И я послушалась. Решив, что ничего не теряю, я уютно устроилась у него за пазухой. Я слушала его дыхание, сиплое, с надрывом. Мой слух улавливал в его груди клокочущие звуки. Тепло и мерная качка от его уверенных шагов меня успокаивали, и я задремала. Видимо, шли мы долго, так как, когда я в очередной раз высунулась наружу, уже начинало смеркаться. Вскоре вдали блеснула поверхность крошечной лесной
– Вот мы и дома, – проговорил он, поглаживая меня одним пальцем по лбу.
Я замерла. Как приятна, оказывается, даже такая мимолетная ласка. Как же хотелось, чтобы он еще раз погладил, и я с большим усилием погасила в себе желание потереться о его руку и попросить еще. Нельзя привыкать.
Мы вошли в избу. Большая печка с открытым очагом, стол, лавка и топчан у печи. На полу солома. Одно маленькое окошко, закрытое ставнями и заколоченное на зиму. Вот и все убранство. Он вытащил меня из моего уже насиженного места и опустил на пол. От усталости и голода ноги меня не держали, и я завалилась на пол. Он аккуратно поднял меня на ладони и отнес на топчан.
– Полежи немного здесь, сейчас я натоплю печь и подою козу, будет тебе молочко, – сказал он, направляясь к выходу.
Он говорил, вроде обращаясь ко мне, но казалось, что он разговаривает сам с собой.

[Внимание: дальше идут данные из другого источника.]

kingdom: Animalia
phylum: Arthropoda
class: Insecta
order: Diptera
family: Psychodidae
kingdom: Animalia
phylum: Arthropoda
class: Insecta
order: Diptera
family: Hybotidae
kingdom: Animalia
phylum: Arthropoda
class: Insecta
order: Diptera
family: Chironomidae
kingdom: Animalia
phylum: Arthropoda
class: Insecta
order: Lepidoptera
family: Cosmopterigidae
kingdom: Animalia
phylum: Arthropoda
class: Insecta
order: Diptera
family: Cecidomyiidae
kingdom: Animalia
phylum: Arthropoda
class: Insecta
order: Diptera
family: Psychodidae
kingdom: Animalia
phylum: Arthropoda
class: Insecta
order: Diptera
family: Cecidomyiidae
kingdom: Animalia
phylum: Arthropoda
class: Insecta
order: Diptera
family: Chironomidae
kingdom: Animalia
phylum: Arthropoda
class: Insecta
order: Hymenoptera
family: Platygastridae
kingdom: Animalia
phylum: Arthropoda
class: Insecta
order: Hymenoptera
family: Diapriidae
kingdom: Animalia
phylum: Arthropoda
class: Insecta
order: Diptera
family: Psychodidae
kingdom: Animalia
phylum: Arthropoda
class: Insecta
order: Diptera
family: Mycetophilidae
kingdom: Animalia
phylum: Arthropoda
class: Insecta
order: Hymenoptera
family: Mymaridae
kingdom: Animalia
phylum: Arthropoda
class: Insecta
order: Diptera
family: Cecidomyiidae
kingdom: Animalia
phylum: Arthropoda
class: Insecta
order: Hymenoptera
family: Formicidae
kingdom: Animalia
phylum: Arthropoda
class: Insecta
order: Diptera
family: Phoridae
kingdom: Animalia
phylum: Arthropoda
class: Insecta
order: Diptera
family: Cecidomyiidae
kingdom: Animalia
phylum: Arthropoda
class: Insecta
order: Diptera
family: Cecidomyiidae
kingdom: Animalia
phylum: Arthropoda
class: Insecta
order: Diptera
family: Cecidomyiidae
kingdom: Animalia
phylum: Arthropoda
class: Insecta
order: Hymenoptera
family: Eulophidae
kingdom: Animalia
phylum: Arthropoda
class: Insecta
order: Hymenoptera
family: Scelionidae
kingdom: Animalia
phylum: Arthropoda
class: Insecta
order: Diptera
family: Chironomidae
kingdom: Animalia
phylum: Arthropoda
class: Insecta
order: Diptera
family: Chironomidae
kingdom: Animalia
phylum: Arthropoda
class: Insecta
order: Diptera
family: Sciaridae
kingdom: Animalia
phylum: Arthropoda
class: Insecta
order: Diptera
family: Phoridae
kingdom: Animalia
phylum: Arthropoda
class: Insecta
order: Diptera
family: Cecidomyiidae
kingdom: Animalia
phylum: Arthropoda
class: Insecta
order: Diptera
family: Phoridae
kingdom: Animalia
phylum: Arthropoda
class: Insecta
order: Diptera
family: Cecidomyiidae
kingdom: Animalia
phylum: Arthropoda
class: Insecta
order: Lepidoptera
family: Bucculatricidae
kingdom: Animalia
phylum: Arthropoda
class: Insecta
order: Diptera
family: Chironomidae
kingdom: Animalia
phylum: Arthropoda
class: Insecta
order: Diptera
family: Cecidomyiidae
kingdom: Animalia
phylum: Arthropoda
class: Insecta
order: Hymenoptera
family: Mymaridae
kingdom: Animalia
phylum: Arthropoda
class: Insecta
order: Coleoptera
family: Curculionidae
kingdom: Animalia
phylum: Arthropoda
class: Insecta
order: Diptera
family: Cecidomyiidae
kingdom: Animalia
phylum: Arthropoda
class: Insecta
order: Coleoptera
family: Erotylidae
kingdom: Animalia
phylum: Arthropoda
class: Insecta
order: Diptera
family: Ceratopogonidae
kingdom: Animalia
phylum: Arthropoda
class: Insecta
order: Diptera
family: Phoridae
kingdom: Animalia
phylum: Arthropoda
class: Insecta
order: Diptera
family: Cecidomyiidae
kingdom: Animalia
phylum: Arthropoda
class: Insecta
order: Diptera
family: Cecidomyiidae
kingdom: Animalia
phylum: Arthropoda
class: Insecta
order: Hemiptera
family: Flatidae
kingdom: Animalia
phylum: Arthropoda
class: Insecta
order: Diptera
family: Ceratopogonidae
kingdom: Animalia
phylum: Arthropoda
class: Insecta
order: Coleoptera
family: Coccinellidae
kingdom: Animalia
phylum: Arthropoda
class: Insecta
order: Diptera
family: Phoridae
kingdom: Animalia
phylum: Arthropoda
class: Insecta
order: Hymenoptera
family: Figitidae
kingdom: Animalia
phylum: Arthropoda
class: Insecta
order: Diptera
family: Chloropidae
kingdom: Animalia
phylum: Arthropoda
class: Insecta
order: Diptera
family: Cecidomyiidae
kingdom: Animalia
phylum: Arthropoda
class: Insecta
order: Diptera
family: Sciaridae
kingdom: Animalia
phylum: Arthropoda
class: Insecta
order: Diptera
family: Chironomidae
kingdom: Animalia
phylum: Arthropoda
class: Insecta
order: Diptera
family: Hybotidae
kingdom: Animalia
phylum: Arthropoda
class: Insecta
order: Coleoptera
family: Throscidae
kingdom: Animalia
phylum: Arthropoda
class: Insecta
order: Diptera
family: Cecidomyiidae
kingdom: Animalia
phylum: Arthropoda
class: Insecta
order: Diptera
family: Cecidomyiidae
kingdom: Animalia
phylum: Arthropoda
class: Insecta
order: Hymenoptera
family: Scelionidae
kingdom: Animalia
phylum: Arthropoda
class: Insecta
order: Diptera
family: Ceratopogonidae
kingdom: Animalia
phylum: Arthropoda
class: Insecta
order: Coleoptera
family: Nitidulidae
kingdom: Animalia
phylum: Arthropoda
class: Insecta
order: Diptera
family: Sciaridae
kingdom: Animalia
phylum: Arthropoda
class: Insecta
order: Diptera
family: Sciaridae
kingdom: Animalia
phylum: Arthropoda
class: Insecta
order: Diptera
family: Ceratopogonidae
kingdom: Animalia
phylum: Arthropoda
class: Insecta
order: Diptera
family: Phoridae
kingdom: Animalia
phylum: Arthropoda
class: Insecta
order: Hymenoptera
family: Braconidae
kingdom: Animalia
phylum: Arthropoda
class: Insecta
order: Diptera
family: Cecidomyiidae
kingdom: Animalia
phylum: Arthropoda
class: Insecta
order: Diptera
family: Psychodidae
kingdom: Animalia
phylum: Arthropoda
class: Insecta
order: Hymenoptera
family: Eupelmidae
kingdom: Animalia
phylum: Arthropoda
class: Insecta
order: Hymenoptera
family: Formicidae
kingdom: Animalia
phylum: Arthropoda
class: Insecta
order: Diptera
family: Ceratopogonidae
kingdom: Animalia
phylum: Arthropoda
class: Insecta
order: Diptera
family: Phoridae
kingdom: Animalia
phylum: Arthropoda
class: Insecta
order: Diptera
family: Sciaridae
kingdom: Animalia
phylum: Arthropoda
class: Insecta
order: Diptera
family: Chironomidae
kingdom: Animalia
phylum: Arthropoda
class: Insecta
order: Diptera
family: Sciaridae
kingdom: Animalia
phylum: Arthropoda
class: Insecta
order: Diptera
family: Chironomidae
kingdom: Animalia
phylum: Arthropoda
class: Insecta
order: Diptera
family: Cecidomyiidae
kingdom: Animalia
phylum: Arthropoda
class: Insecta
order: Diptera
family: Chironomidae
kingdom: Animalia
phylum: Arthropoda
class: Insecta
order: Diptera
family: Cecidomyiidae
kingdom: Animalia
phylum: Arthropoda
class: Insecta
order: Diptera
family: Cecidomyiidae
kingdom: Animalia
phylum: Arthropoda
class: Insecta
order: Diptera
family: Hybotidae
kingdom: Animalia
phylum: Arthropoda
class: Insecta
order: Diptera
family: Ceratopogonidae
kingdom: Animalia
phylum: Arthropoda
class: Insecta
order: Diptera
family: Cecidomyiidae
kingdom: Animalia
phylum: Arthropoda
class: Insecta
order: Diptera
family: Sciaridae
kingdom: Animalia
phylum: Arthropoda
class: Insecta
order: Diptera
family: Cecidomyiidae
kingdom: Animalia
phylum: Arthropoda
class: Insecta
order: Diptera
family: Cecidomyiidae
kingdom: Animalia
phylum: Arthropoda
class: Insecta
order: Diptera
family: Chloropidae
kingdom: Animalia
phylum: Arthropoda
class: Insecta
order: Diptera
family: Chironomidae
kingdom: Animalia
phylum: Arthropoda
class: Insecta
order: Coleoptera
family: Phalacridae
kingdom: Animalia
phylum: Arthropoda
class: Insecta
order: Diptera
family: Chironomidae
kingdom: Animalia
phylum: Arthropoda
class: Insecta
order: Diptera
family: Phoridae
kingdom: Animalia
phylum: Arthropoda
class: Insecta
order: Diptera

Так говорят люди, которые долго живут одни. Наверное, если бы все эти годы я могла говорить, то тоже разговаривала бы таким образом. Стало жалко его: живет здесь один, в глуши, как прокаженный. А может, прокаженный и есть? Да какая мне разница? Как будто я в лучшем положении, чем он? Но я уже скоро освобожусь; больше не буду ждать и надеяться, как делала это в первые свои жизни. Ждать нечего. Мое время пришло, нужно только еще совсем чуть-чуть подождать. И, делая над собой невероятное усилие, я спрыгнула с топчана и направилась к печке. Забилась в самый темный угол за ней и легла. Уйти дальше сил у меня не хватило. Пусть простит меня этот странный мужчина за то, что ему придется лезть потом сюда и убирать мое бездыханное тельце.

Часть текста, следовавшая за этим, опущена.